10 Trends: Harvard Business Review July/August 2009

“…there will be no going back to the precrisis world.”

HBR [page 57] cites 10 trends you have to watch in the July/August 2009 issue.  Only some of these trends relate to remodeling.  I’ve noted the most vital below.  Download the article, Reprint RO907E, at]

“Trust in business running out:  The relationship between business and civil society was showing signs of strain even before the crisis.

“… a low-trust environment makes everything about doing business more difficult.

“The strategic imperative for most companies is to do what they can to regain the trust of stakeholders and to more effectively manage relationships with them.  This starts at the top.

“Regaining trust also means dispensing with the view that the only objective of management is to increase shareholder value.  Broadening the list of key stakeholders to include employees, customers,suppliers, communities, the press, unions, government, and civil society will help companies rebuilt credibility.”

“Shifting consumption patterns: Crisis or not, it was inevitable that the US consumer-spending growth would slow.

“Focus on older consumers:  Within five years, more than half of all consumer spending in the US will be by consumers over 50.”

“Find ways to offer luxuries on a budget.  Tighter household budgets don’t mean lower aspirations.  Our research shows thatt stretched consumers in slow-growing economies will still want to feel that they are living the good life.”

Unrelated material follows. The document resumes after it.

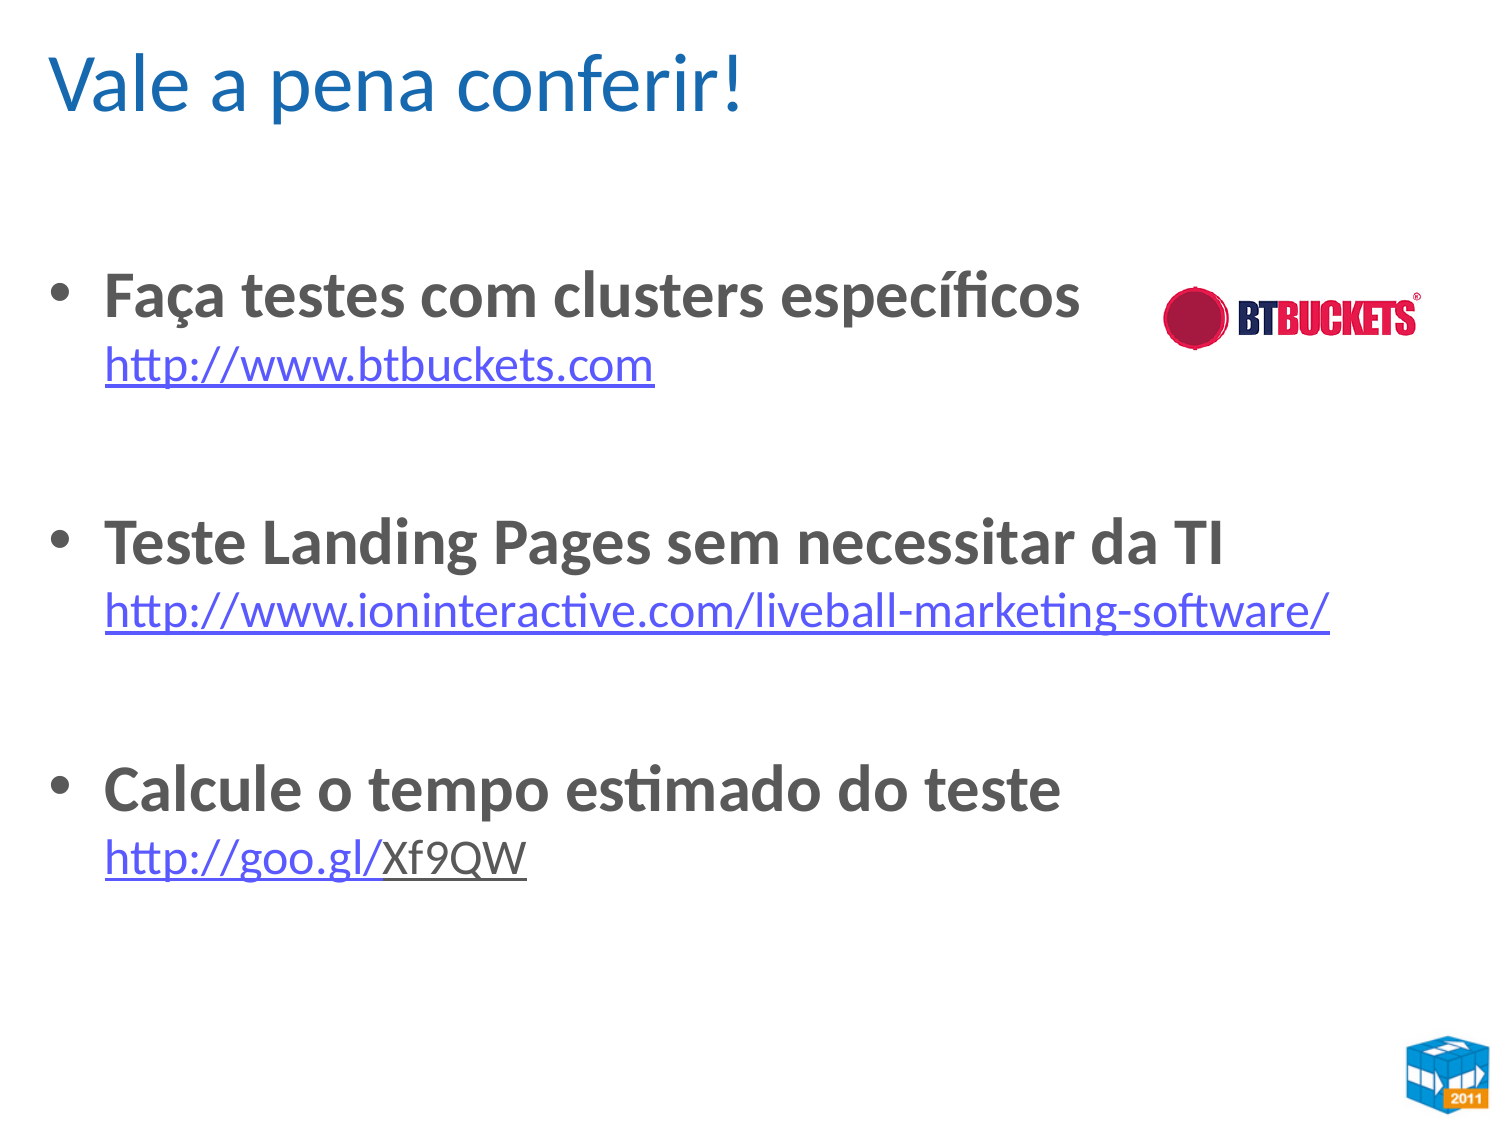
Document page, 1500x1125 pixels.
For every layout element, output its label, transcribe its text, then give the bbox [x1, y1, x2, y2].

What do these trends mean for remodelers?  For one thing, we’ve all got to get back to executing on a higher level.  Take complete responsibility for the client experience, add personal touch and value to every contact: with clients, employees, vendors, consultants and suppliers.  Reach out into the community as well and be sure that you and your company name is known for commit ed involvement year round, not just when things are slow.

Develop depth in your offerings to older homes and to older homeowners, become CAPS certified, investigate home performance contracting – starting with upgrades to insulation and house envelopes.

Seek out and provide ways to add fun, sparkle, excitement and a sense of ‘luxury’ on even the smallest budgets.

Read everything you can, talk you everyone you meet with the point of view of an investigative report, question past clients, and slowly you’ll develop a plan for dealing with the future.

Trends look forward to the longer term – these are ideas to implement, starting today, which will help your company move forward in the future.